### TASK TO CARRY OUT
Every line of the records below that holds the word "according" belongs in the answer.

### DATA SHOWN
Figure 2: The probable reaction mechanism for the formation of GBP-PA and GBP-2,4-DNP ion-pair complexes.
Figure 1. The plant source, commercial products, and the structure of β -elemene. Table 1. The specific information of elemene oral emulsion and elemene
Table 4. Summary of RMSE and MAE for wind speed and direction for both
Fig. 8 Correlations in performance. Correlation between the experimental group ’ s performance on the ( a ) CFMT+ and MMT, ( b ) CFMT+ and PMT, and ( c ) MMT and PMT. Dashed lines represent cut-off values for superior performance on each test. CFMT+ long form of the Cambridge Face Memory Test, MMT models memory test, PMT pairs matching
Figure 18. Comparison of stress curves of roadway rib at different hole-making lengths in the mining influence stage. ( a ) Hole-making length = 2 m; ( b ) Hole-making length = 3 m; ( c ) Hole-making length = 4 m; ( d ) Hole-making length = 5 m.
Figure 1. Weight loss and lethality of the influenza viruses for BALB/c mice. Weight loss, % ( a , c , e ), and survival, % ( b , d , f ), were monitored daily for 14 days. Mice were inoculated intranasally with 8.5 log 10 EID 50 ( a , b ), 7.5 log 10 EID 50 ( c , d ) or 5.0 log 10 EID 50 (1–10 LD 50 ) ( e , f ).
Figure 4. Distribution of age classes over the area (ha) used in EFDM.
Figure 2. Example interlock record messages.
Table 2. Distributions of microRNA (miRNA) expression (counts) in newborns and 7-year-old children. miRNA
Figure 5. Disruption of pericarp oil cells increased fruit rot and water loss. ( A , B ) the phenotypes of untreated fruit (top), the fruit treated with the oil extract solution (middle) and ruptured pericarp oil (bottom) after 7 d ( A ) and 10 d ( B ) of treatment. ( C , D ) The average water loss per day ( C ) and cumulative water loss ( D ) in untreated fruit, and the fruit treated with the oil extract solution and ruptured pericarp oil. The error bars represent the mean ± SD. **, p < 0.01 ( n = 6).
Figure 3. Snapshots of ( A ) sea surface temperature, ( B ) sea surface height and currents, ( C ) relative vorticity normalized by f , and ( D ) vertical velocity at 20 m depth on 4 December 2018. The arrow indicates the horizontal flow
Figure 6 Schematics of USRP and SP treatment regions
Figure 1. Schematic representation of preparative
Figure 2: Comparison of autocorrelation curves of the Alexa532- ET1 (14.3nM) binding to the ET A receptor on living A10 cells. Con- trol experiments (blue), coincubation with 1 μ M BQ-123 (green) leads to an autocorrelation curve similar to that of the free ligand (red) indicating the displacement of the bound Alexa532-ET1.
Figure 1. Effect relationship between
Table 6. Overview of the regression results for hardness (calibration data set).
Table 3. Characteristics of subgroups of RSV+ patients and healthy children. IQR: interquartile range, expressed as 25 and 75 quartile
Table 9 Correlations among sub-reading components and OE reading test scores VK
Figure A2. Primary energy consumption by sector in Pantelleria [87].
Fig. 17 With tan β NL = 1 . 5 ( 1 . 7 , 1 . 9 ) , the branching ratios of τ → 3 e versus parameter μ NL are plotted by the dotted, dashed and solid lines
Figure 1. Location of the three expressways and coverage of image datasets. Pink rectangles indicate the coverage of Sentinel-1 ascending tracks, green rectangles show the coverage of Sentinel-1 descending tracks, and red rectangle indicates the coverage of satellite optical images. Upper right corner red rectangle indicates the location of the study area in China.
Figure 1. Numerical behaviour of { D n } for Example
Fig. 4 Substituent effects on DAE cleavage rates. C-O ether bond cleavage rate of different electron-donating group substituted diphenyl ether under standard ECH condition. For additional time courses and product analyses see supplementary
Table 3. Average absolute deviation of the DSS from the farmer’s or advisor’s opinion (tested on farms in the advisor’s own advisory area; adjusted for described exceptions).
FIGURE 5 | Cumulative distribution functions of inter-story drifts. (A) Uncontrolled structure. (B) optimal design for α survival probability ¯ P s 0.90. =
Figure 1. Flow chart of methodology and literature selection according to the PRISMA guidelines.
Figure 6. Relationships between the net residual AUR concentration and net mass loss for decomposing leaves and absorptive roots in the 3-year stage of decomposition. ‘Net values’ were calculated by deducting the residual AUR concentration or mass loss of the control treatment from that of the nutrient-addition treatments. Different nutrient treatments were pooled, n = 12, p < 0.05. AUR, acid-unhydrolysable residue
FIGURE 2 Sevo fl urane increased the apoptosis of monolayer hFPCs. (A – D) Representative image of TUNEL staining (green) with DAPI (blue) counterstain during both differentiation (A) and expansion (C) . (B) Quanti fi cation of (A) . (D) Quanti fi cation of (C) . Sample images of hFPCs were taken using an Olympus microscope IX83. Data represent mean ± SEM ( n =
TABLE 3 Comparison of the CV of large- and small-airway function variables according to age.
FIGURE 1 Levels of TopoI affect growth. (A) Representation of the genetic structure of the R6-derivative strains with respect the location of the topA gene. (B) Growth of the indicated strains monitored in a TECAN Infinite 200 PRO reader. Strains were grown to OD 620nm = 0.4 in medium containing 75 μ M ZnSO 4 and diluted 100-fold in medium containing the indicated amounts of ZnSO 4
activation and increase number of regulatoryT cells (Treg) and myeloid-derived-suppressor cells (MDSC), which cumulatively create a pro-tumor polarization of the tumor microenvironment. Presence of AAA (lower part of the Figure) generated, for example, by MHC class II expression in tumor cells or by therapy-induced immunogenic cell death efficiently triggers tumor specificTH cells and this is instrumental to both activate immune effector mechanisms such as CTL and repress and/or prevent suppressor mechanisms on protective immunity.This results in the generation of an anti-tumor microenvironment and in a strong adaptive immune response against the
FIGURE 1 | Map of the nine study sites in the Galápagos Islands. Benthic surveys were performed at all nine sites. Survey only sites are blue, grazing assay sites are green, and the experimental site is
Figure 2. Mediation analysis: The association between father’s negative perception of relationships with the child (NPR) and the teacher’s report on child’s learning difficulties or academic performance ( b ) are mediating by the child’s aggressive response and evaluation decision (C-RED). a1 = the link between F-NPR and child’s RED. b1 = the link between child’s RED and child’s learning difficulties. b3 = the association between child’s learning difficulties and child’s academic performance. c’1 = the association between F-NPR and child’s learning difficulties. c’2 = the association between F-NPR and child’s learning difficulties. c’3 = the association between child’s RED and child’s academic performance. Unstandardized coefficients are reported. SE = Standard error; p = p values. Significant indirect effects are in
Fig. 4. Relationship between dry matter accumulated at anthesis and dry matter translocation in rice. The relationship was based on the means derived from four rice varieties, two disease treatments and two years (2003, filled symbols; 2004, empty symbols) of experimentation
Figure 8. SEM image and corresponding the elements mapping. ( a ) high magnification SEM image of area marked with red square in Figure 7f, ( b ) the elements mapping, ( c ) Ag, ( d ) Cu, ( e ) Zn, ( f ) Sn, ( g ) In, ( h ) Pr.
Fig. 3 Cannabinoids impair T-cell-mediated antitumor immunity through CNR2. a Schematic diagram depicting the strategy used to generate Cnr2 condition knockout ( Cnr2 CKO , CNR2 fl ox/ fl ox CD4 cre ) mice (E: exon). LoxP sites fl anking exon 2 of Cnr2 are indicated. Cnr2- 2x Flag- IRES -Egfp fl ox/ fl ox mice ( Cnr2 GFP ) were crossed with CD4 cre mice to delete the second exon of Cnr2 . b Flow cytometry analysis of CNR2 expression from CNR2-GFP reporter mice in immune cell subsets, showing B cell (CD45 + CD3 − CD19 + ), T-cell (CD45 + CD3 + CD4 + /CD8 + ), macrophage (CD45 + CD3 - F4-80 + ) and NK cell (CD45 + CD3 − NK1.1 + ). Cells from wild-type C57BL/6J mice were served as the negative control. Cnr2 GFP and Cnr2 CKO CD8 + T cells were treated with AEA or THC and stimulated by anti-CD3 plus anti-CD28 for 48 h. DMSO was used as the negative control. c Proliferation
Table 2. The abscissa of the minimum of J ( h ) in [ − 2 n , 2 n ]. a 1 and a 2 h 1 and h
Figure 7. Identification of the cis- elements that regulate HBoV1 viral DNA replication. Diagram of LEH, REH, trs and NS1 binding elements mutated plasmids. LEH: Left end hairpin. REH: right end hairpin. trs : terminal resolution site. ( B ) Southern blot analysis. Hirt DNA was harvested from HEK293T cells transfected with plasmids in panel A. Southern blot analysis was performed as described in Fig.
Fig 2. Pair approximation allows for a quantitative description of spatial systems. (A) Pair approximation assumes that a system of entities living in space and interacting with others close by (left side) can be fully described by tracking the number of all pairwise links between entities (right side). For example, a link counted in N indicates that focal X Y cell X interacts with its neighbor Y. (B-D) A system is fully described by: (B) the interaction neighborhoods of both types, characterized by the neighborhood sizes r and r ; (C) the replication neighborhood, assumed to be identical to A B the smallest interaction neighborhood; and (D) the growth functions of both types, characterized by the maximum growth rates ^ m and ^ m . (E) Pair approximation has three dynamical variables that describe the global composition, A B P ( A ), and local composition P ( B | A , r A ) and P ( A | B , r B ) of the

### REPLY TO THE EXERCISE
Figure 1. Flow chart of methodology and literature selection according to the PRISMA guidelines.
TABLE 3 Comparison of the CV of large- and small-airway function variables according to age.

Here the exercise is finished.